Intrinsic Minus Foot

The term intrinsic minus foot was first used by Heinz I. Lippman, MD, in 1976. The term refers to a higher arched foot (pes cavus) with wasting of the intrinsic muscles of the foot that can occur in those with diabetes mellitus and neuropthy.

The lumbrical muscles are typically those first affected by the neuropathy and as they begin to atrophy some characteristic changes are noted in the foot. These changes associated with the intrinsic minus foot are usually described as:

  • a clawing of the toes and an associated plantar flexion of the metatarsals giving the foot a higher arched appearance and a plantar prominence of the metatarsal heads. 30-40% of those with diabetes have been reported has having claw toes.
  • with the clawing of the toes, the protective plantar fad pad migrates forward exposing the metatarsal heads to increased pressure.
  • this clawing of the toes, plantarflexion of the metatarsals and that distal migration of the fat pad leads to increased pressure and the appearance of pressure lesions (eg plantar calluses and corns) on the plantar forefoot and on the apex and dorsum of the toes.
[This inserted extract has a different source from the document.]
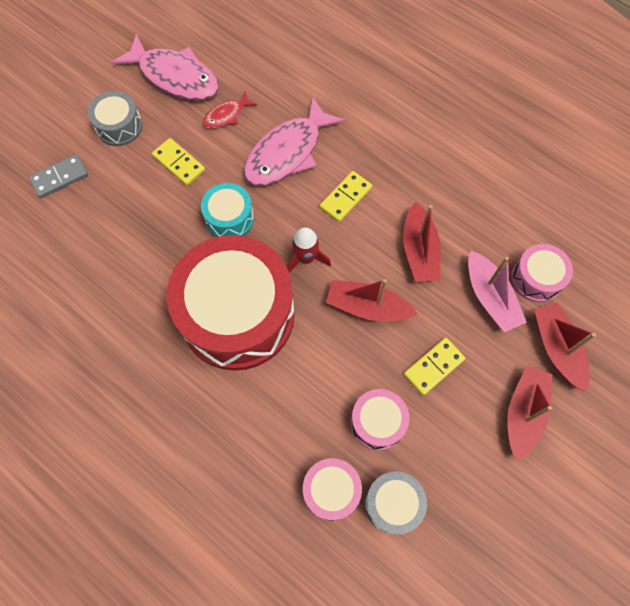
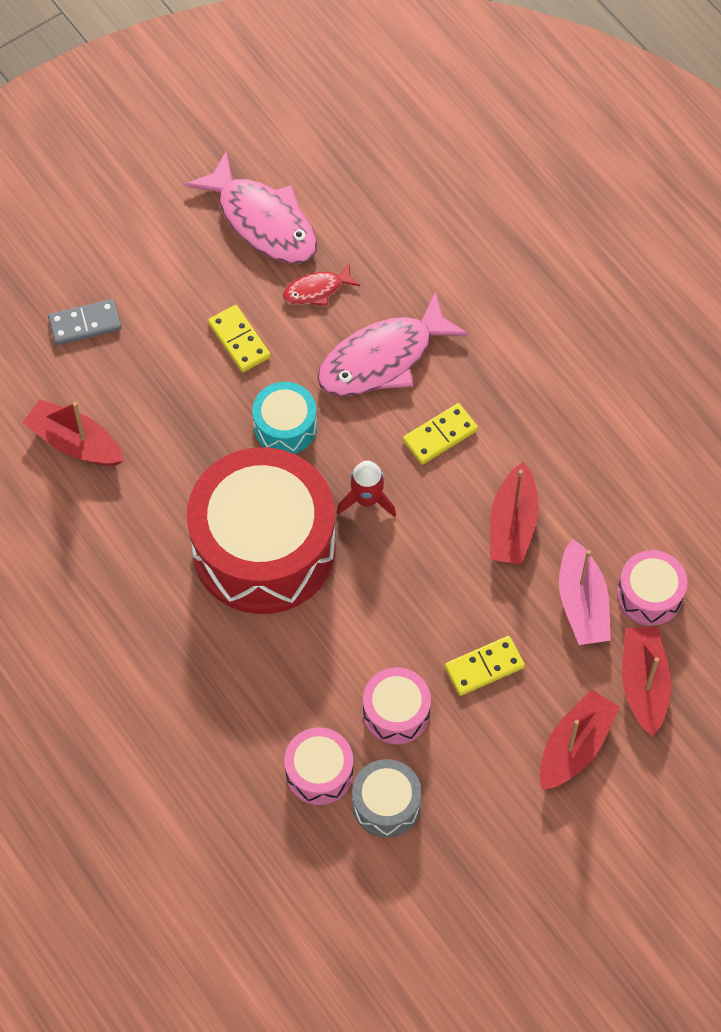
camera: 15 degrees right, 5 degrees down
grey drum [88,91,142,146] -> none
red boat [326,279,418,322] -> red boat moved to [22,399,124,466]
Claw toes in diabetes is a documented risk factor for diabetic foot ulceration.
  • a loss of bulk in the arch from the atrophy of the muscles.
  • muscle strength testing typically shows a developing weakness and neurological assessment shows the neurological changes of the neuropathy.
  • the intrinsic minus foot also tens to be much stiffer due to the limited joint mobility (LJM) that develops in diabetes.

There is no definitive experimental data or any prospective study supporting this model or mechanism of the intrinsic minus foot.

A similar foot develops during the neurological changes that occur in Charcot-Marie-Tooth disease.

However, Bus et al (2009) showed using MRI on 20 neuropathic diabetic patients, 10 with claw toe deformity and 10 with normally aligned toes that there was no intrinsic muscle atrophy nor muscle imbalance difference between the two groups; thou they did confirm the existence of the muscle atrophy. This does question the above model of the intrinsic minus foot and the mechanism by which it may develop. They concluded:

In summary, our results suggest that the role of intrinsic muscle atrophy and muscle imbalance in explaining the presence of claw toe deformity in the diabetic foot may not be as straightforward as widely believed. These muscle factors may not be primary or solely responsible for the development of claw toe deformity in diabetes. Other (predisposing) internal or external factors may be (more) important contributors, either in causing toe deformity or in preventing the establishment of a clear relationship between muscle atrophy and toe deformity.

In contrast, Kimura et al (2020) reported that the group with concurrent neuropathy and claw toes did have a thicker mean plantar aponeurosis (p < 0.006) and may have had less mean intrinsic muscle volume (p = 0.083); concluding that:

Subjects with concurrent neuropathy and claw toe deformity were associated with the smallest intrinsic foot muscle volumes and the thickest plantar aponeuroses. Intrinsic muscle atrophy and plantar aponeurosis thickening may be related to the development of claw toes in the presence of neuropathy.

Taylor et al (1998) reported on a link between a rupture of the plantar fascia and clawing of the toes in diabetes which could be an alternative mechanism to explain the appearance that occurs in the intrinsic minus foot.


  • During the barefoot running fad of around 2009-2013 a lot of claims got made by fanatical supporters of barefoot running without any evidence that running shoes weaken muscles and lead to a flat or ‘overpronated‘ foot. The concept of the intrinsic minus foot would tend to indicate that if running shoes did weaken the muscles, then that would lead to a higher arch foot.
  • The term ‘intrinsic minus foot’ does not appear to be used much now; or at least used less often than previously.